Some books that I read recently.
Nicholas R. Needham, 2000 Years of Christ’s Power, Part One: The Age of the Early Church Fathers, Evangelical Press. I have read the second and third volume of this four-volume series of church history before I bought the first volume (which were not available when I bought the second and the third volume). I enjoyed thoroughly the previous volumes and likewise with this volume. The author was able to narrate the church history in simple terms and left the more complex part for the footnotes. For the first volume, I was familiar a bit with the era of the Church Fathers, particularly up until Augustine, due to a course that I took last semester with TTC. But I’m not familiar with what happened afterwards. So, from this book, I gained a better understanding of what happened after the fall of the Western Roman Empire, and about the Christology controversy which brewed after the Arian controversy was settled. And the Christology controversy was much, much more complex than the Arian controversy. Bleh. Otherwise, my litmus test of orthodoxy has not really changed: it’s still the Nicene-Constantinople creed. Overall, a good read for those who wanted to grasp a better understanding of the early church history.

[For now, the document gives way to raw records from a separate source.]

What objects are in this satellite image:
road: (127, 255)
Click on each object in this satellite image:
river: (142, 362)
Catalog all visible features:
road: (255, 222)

Tremper Longman III, How to Read Exodus, IVP. This is the fourth installment of the ‘How to Read’ series from the author. The previous titles were How to Read the Psalms, How to Read Proverbs, and How to Read Genesis. First the author established the literary shape of Exodus, before reading it in the light of its Ancient Near Eastern context. For example, what do we gain from comparing the Moses birth story with the Sargon birth story? Or, the Sinaitic covenant with the Hammurabi law? Longman also spent a few chapters to discuss about the evidence of Exodus event, and whether the parting of the Sea really mattered if it happened or not. Longman then continued with an overview of Exodus. He divided it into three main sections: Exodus event (chapters 1-18), covenant and giving of the law at Sinai (chs. 19-24), and building of tabernacle (chs. 25-40). And he closed with a section on how to read Exodus in the light of Christ event, again according to the three main sections of Exodus which Longman proposed earlier: how Christians experience Exodus for themselves, the meaning of the Law for Christians, and God who tabernacled among us as Flesh. Overall, a simple and good read for an introduction to Exodus (the whole series is worth reading as well!).
Bart D. Ehrman, Misquoting Jesus: The Story Behind Who Changed the Bible and Why, HarperCollins. Author’s bias notwithstanding (heck, who isn’t?), in my opinion, this is a pretty well-written introduction to the field of textual criticism: “a branch of literary criticism that is concerned with the identification and removal of transcription errors in the texts of manuscripts.” The New Testament has been preserved in more than 5800 Greek manuscripts, 10000 Latin manuscripts, and 9300 manuscripts in various languages (Syriac, Slavic, Ethiopian, Armenian). And they don’t always agree with each other. So, the question is: what is the original reading of the text? Textual criticism basically deals with this question. And Ehrman is able to describe in a simple manner some techniques that were used by the textual critics to establish the ‘original’ reading of the text. Good book.
And a book that I bought recently, using an SKS voucher.
Karl Barth, Epistle to the Philippians, WJK. Now in total I’ve spent around $72 for 12 books that I acquired this year. Not bad, huh, thanks to pretty good bargains recently. Now I can spend a little bit more for the FES book order. Yep, I have had a lot of books in mind! Tolle, lege!